» DATA SECTION:
++++++++++
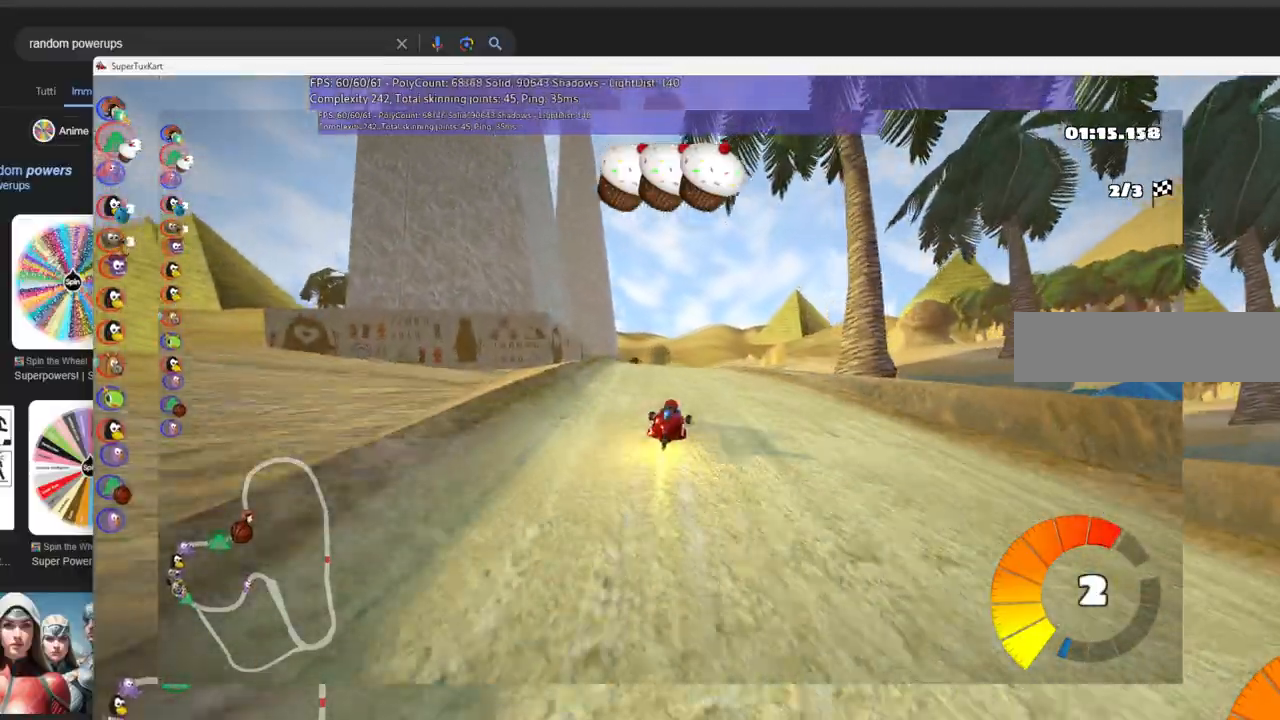
{"keys": ["m", "right", "up"], "events": [[116, "left", "down"], [116, "m", "down"], [216, "right", "down"], [300, "left", "up"]]}
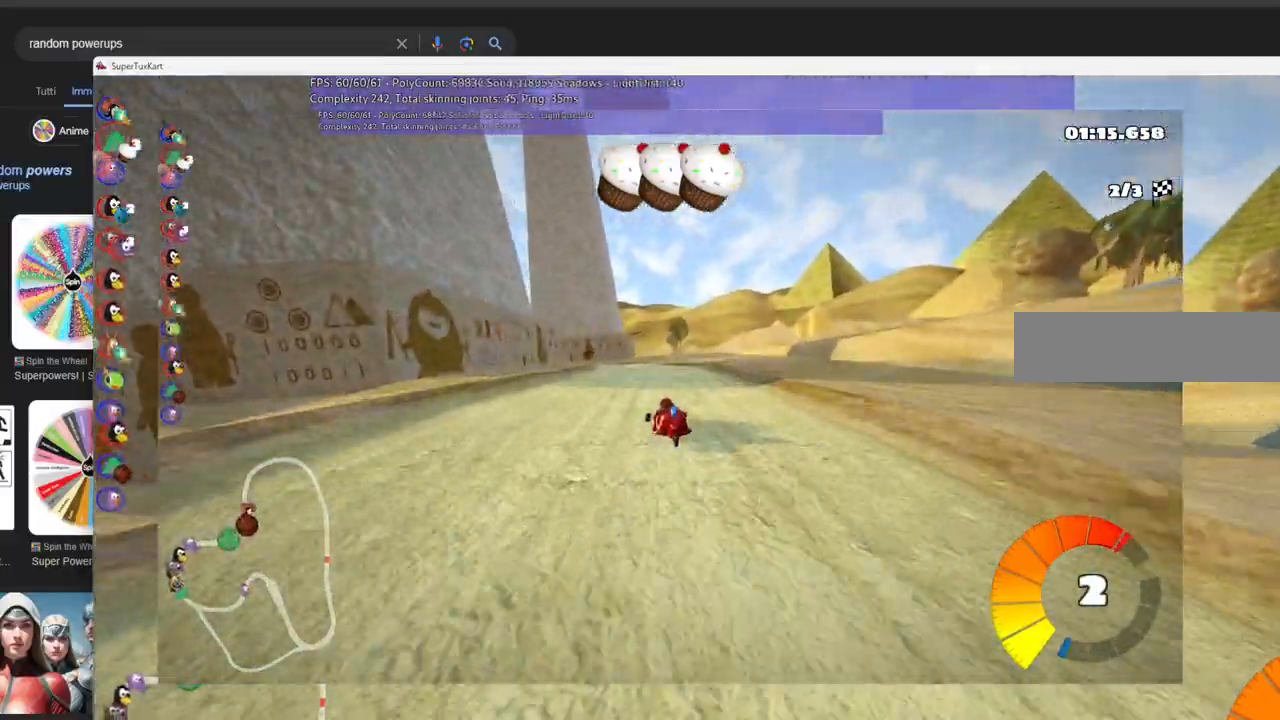
{"keys": ["m", "right", "up"]}
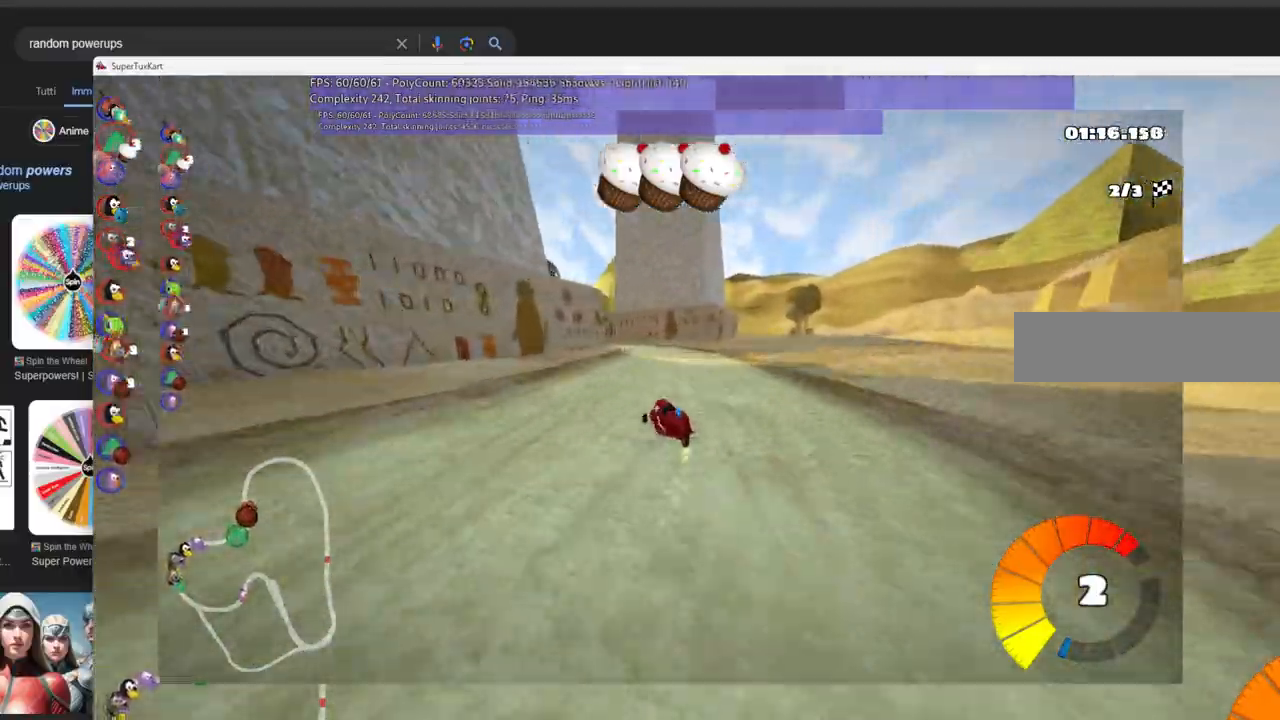
{"keys": ["n", "up"]}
++++++++++
» REQUIREMENT: Say the number of lines in the listing that hold "right", with no added words.

» RESPONSE AREA: 2